§ **TEXTE PRÉSENTÉ**:
========

Des dynamiques de faille transversales : espace, profil, trajectoire

Ces deux lieux d’intervention – refuge et maison de soins palliatifs – constituent des scènes atypiques, rarement sollicitées pour l’analyse de la problématique de la santé mentale aujourd’hui, notamment en raison des lieux et des problématiques (itinérance et VIH/sida) qui sont généralement appréhendés comme en marge ou en dehors du champ de savoirs et de pratiques. Or leur analyse croisée rend visibles certaines dynamiques de faille transversales dans les différents domaines de l’action publique en matière de régulation des problèmes sociaux et sanitaires, y compris celui de la santé mentale. Ce sont ces dynamiques de faille transversales qui, tout en étant irréductibles au domaine strict de la santé mentale, lui sont intimement associées, en ce sens qu’elles rendent visibles certains indicateurs empiriques propres à cet « autre » univers social plutôt obscur et peu balisé, où les problèmes de santé mentale se nouent de manière étroite et souvent indissociable avec d’autres figures de la conflictualité sociale.

D’une part, ces deux ressources d’intervention partagent d’ores et déjà la caractéristique commune, malgré leur trame historique respective (un siècle de différence), d’être nées dans un contexte d’urgence et de faille, voire de vide, dans le réseau de la prise en charge publique des problèmes sociaux et sanitaires, afin de pouvoir gérer techniquement et de manière ad hoc ces vies à découvert, refoulées aux bords du politique, ces « mauvais corps » (indigents et vagabonds sans famille et sans travail ; malades sexués et inguérissables) qui échappaient aux prises possibles des modalités de régulation sociale en vigueur. Dans les deux cas, ces dispositifs ont été créés et aménagés comme des mesures palliatives ou de dernier recours, où on entre soit pour mourir, soit par suite d’une série de ruptures souvent irrévocables de dimensions sociales significatives qui permettent d’être tenu dans la socialité ordinaire (dimensions en lien avec le travail et les loisirs, la famille et la vie amoureuse, la santé, etc.). Aujourd’hui, si ces deux ressources ont transformé leur mission manifeste respective, elles s’inscrivent encore malgré tout dans cet espace social palliatif ou de dernier recours, et cela est notamment attribuable au fait qu’elles traitent aujourd’hui de personnes aux prises avec des problématiques multiples et persistantes, où les problèmes de santé mentale font partie d’un ensemble flou mais résistant de fragilités diverses pour lequel on ne trouve pas ou à tout le moins difficilement de « solutions », sinon ponctuelles.

========

§ **TÂCHES À RÉALISER**:
**a.** D’après le texte sur les dynamiques de faille transversales, quels sont les deux lieux d’intervention étudiés ?
**b.** Poursuivez le texte sur les dynamiques de faille transversales à partir de sa dernière phrase.

Extractions de texte par page
========

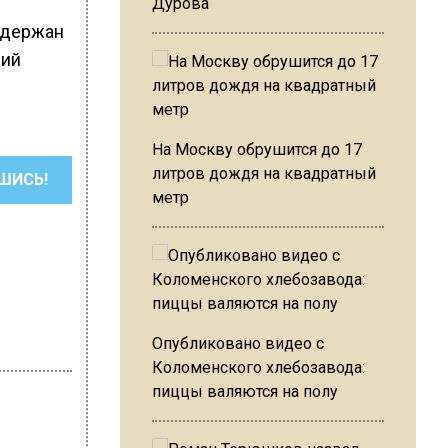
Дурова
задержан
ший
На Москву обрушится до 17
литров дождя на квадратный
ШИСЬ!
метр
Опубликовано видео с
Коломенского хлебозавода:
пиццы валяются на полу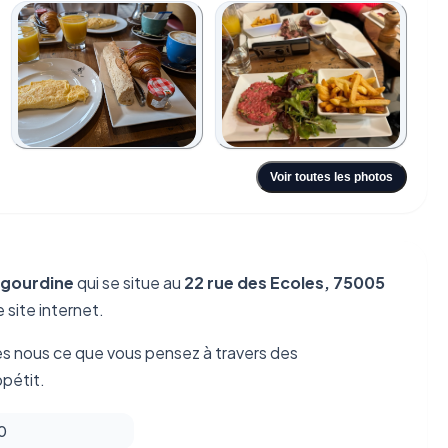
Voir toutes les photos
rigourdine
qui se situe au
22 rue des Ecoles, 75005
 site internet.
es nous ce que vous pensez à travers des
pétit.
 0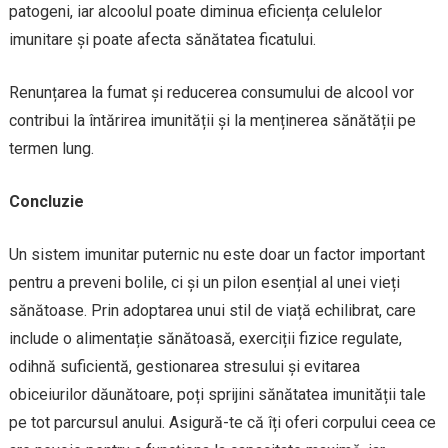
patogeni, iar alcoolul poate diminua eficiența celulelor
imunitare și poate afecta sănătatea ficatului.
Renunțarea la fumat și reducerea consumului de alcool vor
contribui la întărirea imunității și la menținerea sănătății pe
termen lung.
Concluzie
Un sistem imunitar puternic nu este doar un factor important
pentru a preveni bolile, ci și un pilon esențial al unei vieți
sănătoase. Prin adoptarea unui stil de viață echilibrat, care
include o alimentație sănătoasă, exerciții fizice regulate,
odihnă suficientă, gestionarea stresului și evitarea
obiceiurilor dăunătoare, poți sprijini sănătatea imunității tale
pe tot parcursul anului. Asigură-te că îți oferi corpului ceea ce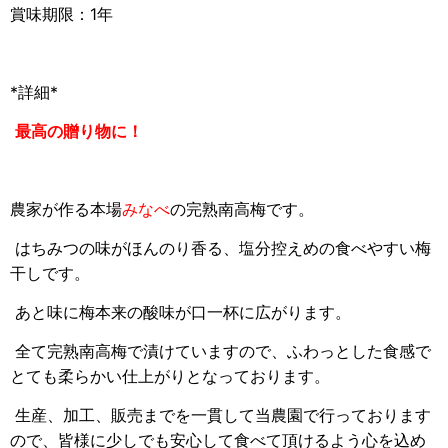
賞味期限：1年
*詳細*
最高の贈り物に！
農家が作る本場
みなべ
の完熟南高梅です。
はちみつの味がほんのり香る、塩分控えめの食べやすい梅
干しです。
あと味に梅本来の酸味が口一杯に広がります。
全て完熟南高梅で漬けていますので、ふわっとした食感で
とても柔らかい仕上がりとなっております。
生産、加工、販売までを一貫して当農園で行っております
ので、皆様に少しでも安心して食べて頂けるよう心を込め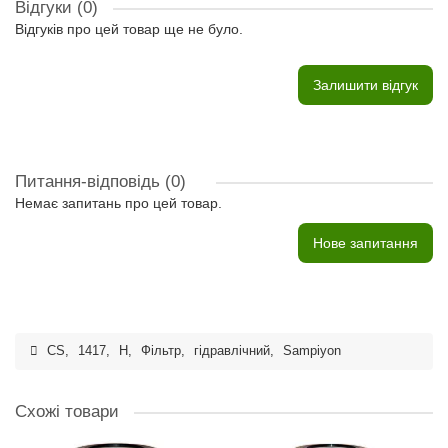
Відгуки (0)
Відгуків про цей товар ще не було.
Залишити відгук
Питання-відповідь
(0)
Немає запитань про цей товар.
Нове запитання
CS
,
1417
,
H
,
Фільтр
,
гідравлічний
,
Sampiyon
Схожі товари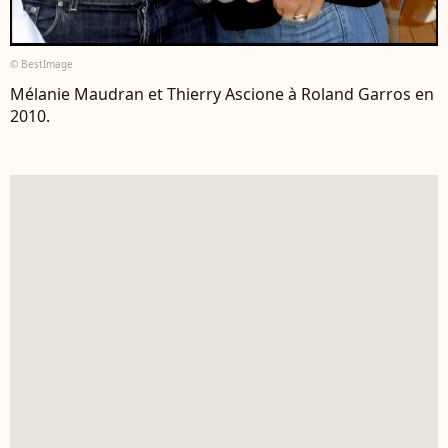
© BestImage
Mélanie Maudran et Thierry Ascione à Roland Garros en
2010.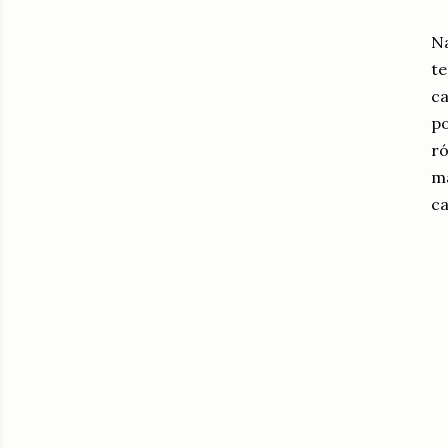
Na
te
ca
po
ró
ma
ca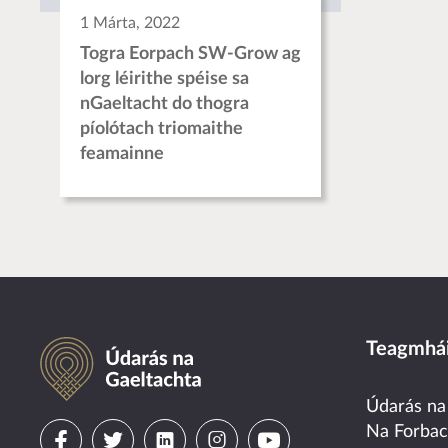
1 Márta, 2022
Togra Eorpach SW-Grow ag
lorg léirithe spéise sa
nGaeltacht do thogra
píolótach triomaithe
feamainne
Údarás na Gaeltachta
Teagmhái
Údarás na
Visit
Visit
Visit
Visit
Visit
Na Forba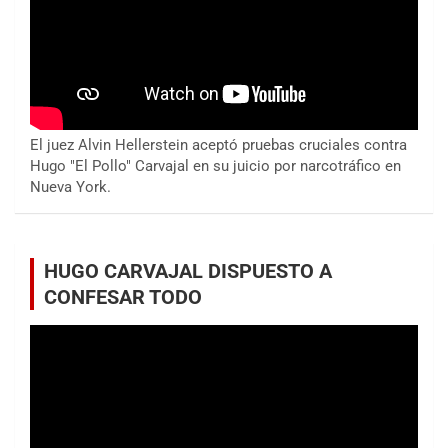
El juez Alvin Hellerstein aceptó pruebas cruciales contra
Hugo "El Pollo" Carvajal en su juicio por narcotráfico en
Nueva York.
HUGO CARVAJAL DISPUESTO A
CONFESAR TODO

========

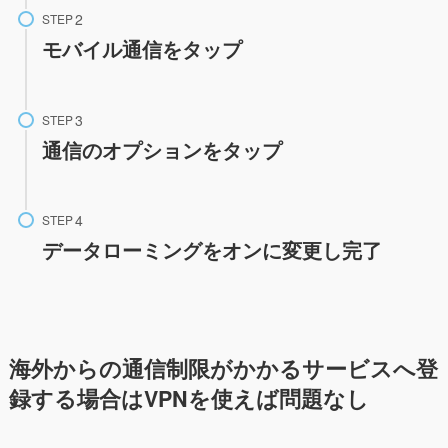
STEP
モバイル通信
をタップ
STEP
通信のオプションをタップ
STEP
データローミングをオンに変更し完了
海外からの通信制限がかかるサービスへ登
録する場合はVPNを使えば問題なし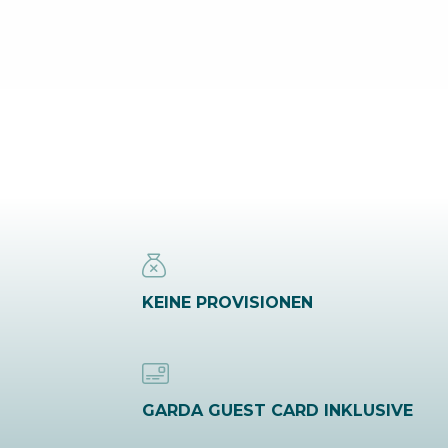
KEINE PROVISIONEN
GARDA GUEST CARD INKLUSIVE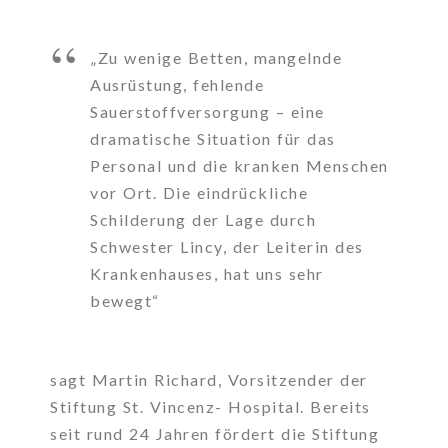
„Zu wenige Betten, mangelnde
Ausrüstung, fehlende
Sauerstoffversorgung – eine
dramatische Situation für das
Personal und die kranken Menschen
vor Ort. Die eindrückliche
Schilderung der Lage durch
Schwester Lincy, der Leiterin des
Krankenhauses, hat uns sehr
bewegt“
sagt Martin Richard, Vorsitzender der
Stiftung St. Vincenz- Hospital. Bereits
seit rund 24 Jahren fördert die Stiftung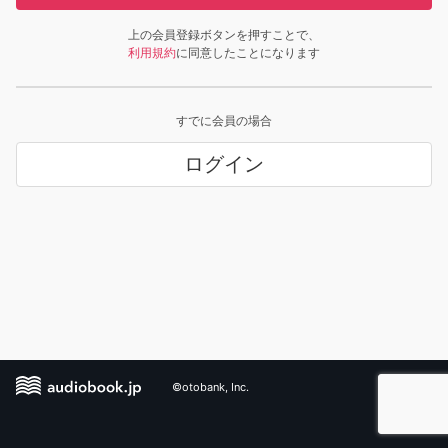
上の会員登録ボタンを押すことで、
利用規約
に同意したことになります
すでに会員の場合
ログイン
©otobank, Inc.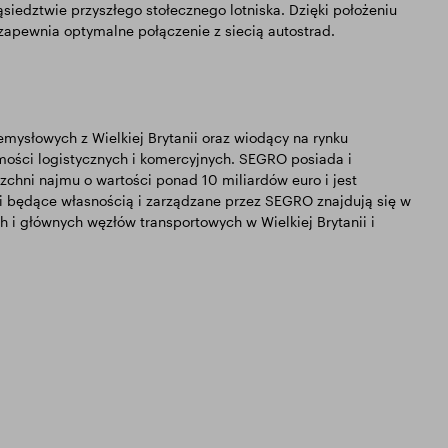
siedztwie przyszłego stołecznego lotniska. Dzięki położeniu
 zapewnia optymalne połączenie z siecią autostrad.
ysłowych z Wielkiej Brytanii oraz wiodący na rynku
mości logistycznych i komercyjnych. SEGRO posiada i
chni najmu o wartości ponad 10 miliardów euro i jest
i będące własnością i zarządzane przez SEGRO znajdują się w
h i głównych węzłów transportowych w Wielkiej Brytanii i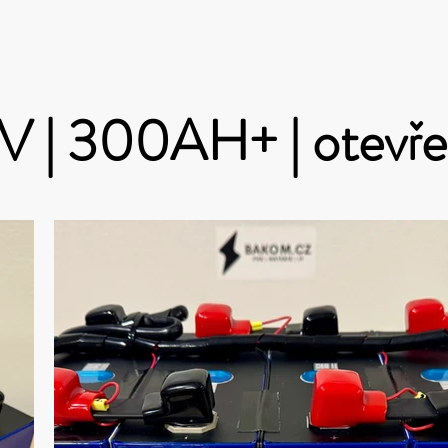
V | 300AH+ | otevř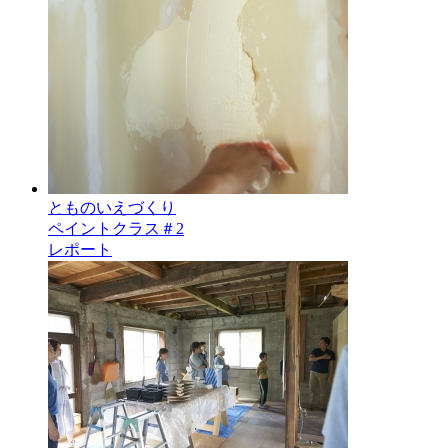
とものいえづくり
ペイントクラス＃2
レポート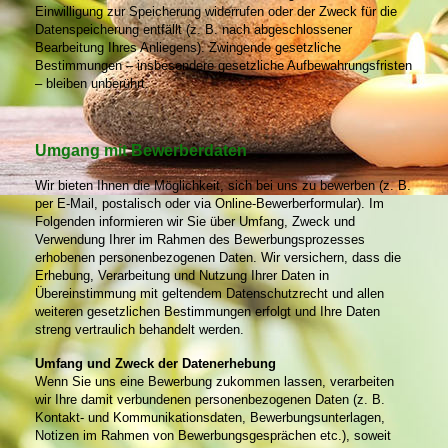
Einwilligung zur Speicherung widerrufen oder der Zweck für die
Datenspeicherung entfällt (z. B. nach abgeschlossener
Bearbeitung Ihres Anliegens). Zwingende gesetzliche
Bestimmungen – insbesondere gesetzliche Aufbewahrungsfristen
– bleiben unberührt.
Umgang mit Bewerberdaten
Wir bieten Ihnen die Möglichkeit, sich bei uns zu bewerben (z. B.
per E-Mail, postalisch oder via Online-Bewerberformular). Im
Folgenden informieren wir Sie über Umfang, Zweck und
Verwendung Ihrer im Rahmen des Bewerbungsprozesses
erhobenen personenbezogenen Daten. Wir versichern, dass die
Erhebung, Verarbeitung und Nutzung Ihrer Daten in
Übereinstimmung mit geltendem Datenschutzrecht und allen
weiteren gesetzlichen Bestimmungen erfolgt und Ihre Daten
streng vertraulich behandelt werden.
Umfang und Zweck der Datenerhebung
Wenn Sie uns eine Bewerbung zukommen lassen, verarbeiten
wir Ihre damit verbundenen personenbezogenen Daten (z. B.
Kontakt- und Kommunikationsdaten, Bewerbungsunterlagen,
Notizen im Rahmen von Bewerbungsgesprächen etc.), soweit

========

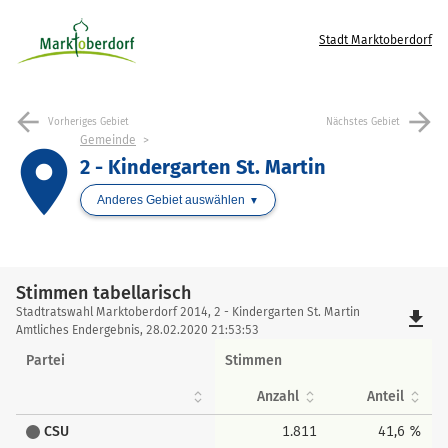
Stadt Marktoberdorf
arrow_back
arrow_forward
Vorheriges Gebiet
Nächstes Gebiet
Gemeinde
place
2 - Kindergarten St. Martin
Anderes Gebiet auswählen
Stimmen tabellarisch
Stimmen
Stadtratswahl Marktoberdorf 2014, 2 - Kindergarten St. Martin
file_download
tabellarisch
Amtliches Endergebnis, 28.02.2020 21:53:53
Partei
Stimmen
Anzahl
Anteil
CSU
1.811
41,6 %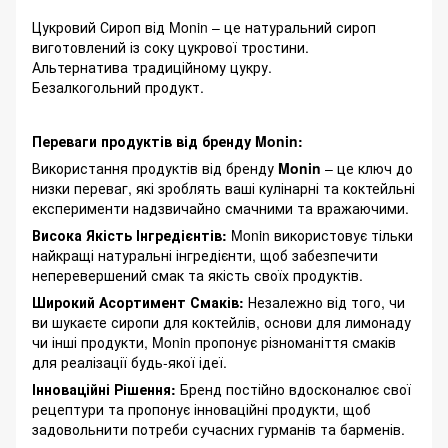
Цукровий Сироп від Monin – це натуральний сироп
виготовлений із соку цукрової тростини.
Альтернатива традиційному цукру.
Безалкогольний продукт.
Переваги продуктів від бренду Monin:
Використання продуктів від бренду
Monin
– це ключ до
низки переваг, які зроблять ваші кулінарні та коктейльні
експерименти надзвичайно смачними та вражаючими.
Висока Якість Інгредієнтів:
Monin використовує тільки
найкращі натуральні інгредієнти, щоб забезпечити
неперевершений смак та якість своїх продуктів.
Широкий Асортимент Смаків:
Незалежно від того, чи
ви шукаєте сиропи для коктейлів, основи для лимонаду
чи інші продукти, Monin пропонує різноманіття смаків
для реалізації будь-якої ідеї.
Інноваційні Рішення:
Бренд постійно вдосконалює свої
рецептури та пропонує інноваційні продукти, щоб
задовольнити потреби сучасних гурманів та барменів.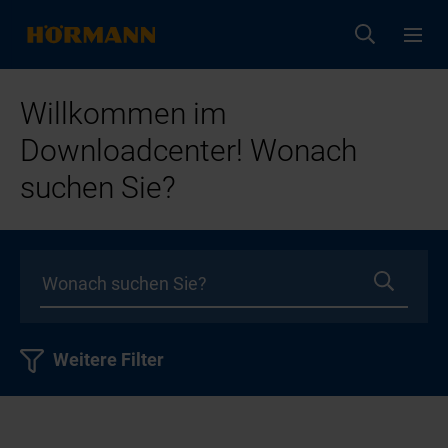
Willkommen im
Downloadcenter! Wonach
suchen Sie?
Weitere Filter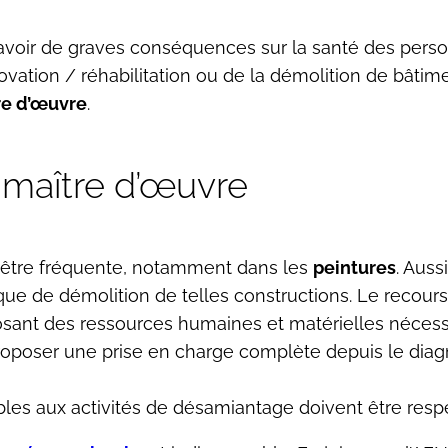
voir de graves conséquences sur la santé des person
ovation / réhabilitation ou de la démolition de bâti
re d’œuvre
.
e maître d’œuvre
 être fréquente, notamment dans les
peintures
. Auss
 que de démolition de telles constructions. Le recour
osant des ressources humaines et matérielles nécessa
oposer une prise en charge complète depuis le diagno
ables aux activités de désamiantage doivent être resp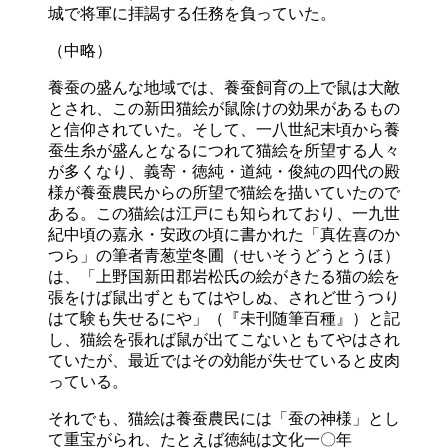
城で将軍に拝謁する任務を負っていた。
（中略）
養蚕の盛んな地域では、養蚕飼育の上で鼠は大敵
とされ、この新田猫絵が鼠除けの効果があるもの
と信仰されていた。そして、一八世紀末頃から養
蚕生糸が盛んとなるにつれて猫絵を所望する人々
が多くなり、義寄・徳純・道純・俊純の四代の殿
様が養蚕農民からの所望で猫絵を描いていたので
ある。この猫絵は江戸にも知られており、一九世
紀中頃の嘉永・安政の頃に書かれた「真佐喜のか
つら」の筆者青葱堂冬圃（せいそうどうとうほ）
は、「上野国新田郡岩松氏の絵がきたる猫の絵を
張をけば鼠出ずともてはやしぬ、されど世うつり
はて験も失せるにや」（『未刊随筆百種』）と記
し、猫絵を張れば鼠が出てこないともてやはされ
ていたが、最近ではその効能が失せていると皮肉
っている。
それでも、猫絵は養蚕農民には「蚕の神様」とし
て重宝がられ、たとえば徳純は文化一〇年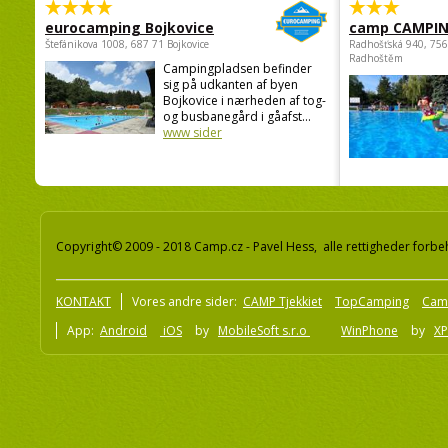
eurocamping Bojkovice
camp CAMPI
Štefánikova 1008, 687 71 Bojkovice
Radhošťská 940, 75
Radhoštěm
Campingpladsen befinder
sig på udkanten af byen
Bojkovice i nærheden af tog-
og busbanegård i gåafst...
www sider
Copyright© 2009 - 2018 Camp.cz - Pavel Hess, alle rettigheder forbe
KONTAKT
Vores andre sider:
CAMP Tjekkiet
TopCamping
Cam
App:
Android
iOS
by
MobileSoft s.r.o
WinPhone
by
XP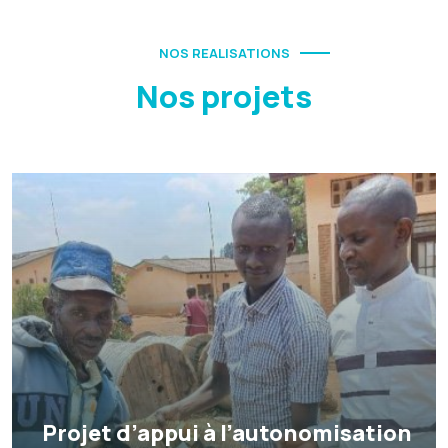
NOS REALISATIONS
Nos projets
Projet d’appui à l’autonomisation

========

§ **RÉPONSES AUX TÂCHES**:
**a.** Un refuge et une maison de soins palliatifs.

**b.**
En effet, des deux côtés de notre terrain, les personnes qui se retrouvent dans ces lieux sociaux terminaux ou de dernier recours sont pour une grande part, et à des degrés divers, aux prises avec des problématiques multiples, allant de la maladie physique et de la pauvreté aux problèmes d’abus de substances, à l’instabilité résidentielle, à un accès difficile aux services de soins et d’hébergement existants et à des problèmes de santé mentale – des troubles psychiques légers (crises, angoisses, dépressions, troubles de comportement, détresses, etc.) jusqu’à des diagnostics graves et persistants (schizophrénie, personnalités multiples, délires psychotiques, etc.). Une fois sur le terrain, nous nous sommes d’ailleurs rendu compte que ces deux scènes constituent des vases communicants concrets, puisque 56 % des résidents de la ressource en fin de vie étaient sans abri au moment d’y entrer (soit pour mourir soit pour un séjour de répit) et que certains d’entre eux avaient été auparavant des usagers du refuge où nous avons mené notre enquête. À cet égard, du côté de la maison de soins, les intervenants nous ont fait part d’un changement dans le profil des résidents depuis l’ouverture dans les années 1990, considéré désormais comme plus complexe :

La clientèle est de plus en plus… je dirais pas difficile parce que je n’aime pas ce terme… mais on voit une population avec des problèmes de santé mentale, de toxicomanie, d’itinérance alors qu’avant c’était vraiment la population gay […] maintenant, c’est vraiment des gens qui vivent plein d’autres problématiques.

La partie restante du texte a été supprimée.